Copy out, word for word, the part of the listing below that opens with the line containing "no paint remaining." and closes with the line containing "paint chips remaining.", including both of those lines.

[Opening Dataset section]

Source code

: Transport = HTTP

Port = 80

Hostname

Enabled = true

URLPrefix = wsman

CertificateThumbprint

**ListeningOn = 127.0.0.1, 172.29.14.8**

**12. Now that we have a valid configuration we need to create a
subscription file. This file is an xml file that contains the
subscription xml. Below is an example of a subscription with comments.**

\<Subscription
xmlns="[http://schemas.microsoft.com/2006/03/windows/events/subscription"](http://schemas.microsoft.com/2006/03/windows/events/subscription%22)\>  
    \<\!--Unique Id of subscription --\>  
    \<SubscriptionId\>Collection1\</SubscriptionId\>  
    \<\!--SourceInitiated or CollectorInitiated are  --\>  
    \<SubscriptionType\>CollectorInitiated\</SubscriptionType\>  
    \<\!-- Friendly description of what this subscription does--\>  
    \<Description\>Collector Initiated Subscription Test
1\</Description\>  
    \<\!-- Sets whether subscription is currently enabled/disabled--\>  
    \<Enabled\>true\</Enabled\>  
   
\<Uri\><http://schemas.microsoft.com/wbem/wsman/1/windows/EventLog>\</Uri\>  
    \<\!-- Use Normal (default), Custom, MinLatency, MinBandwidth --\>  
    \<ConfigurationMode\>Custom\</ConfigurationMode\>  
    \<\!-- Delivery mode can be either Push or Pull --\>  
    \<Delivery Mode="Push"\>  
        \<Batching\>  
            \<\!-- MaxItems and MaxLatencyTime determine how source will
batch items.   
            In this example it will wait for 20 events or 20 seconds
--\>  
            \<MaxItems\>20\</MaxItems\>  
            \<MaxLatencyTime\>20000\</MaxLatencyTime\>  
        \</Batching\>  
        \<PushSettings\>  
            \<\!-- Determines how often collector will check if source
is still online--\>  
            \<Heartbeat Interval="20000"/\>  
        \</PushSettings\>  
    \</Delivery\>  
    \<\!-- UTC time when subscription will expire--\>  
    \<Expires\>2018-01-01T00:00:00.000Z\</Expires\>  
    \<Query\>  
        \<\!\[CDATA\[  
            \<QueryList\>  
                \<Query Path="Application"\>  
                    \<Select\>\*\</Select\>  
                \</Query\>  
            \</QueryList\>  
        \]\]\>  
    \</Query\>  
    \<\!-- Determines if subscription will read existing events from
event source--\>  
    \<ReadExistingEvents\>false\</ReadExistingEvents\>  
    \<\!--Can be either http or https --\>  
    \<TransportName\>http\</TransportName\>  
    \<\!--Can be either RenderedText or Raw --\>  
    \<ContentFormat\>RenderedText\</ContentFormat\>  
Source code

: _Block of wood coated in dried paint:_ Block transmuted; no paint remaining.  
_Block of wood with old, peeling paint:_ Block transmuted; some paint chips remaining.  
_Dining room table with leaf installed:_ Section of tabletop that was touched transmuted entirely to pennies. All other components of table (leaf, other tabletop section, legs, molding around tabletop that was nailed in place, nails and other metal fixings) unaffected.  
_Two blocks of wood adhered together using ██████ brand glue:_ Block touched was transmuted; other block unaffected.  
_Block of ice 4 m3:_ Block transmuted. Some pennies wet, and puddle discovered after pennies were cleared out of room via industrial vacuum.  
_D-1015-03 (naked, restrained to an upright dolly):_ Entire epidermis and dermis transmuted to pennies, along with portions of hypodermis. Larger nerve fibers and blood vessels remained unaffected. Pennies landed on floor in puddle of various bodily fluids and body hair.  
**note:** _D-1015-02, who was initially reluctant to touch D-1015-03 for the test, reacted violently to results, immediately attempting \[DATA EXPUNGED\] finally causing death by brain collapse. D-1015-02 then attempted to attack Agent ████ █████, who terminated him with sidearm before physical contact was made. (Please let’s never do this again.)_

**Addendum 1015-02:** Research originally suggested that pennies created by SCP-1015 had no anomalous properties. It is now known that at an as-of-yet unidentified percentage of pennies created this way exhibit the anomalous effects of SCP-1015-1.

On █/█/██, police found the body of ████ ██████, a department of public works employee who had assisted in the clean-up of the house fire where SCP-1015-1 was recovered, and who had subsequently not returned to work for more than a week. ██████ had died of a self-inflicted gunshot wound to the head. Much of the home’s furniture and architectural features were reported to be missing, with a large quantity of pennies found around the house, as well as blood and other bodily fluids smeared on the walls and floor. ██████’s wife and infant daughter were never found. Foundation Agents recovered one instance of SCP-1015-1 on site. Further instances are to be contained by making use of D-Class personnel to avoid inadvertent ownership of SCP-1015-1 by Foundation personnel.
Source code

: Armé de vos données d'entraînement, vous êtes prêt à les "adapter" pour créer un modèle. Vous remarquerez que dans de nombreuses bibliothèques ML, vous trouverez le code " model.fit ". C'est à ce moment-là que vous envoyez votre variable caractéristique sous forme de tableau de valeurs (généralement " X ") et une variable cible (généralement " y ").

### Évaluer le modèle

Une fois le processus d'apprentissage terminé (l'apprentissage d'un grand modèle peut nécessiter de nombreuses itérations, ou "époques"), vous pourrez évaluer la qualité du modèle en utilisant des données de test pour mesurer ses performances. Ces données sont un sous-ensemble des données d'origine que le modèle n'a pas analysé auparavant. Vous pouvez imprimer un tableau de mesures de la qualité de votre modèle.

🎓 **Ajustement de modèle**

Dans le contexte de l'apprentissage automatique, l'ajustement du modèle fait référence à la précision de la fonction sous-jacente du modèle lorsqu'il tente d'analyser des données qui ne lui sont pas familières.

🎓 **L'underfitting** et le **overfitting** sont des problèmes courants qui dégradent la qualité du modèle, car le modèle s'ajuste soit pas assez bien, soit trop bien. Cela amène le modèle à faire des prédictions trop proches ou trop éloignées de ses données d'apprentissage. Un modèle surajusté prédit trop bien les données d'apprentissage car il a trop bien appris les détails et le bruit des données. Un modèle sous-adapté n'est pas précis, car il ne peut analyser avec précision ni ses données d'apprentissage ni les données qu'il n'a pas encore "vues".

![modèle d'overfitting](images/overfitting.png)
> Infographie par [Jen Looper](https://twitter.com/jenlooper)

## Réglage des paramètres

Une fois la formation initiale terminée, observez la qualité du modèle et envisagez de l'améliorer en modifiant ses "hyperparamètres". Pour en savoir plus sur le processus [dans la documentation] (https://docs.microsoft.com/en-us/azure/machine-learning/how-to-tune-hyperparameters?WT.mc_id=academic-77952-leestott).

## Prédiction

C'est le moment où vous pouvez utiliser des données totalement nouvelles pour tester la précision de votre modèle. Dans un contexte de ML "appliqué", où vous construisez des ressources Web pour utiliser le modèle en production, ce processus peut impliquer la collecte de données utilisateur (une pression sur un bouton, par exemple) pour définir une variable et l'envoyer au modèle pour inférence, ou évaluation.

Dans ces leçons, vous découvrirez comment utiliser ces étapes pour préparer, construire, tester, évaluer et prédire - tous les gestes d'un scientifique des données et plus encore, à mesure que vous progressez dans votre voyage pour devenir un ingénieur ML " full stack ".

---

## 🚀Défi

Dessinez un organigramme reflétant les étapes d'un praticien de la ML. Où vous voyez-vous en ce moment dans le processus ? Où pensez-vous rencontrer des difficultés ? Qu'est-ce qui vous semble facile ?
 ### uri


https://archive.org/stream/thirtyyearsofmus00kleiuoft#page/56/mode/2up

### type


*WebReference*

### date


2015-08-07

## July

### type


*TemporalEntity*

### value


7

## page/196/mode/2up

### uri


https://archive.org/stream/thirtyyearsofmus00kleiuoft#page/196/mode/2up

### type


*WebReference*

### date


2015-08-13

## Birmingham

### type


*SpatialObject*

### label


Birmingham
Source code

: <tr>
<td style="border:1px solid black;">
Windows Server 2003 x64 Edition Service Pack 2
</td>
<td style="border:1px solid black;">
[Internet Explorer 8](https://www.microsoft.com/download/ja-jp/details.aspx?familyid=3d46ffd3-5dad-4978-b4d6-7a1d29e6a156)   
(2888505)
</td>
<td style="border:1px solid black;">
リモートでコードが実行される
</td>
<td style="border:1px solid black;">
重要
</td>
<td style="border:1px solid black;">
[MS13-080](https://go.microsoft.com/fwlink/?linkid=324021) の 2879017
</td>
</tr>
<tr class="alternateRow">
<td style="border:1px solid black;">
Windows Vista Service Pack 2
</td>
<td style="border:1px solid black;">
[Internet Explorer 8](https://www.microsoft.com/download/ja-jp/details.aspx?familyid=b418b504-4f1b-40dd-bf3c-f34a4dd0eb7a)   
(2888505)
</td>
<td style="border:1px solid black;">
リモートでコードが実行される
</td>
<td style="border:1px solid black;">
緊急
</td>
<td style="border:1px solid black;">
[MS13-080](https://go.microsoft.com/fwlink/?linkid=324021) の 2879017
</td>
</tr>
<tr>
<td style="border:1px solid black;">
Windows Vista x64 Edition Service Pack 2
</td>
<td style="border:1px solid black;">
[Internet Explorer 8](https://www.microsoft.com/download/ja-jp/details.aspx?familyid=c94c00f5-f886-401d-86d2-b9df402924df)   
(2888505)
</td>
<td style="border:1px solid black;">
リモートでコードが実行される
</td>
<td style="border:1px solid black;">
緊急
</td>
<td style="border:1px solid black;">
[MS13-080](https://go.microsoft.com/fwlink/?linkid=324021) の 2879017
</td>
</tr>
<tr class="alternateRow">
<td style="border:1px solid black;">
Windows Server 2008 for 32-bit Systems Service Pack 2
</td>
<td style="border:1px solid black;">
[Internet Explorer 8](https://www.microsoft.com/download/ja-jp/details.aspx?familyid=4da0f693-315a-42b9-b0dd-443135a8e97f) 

[Closing Dataset section]

**Answer**:
: _Block of wood coated in dried paint:_ Block transmuted; no paint remaining.  
_Block of wood with old, peeling paint:_ Block transmuted; some paint chips remaining.  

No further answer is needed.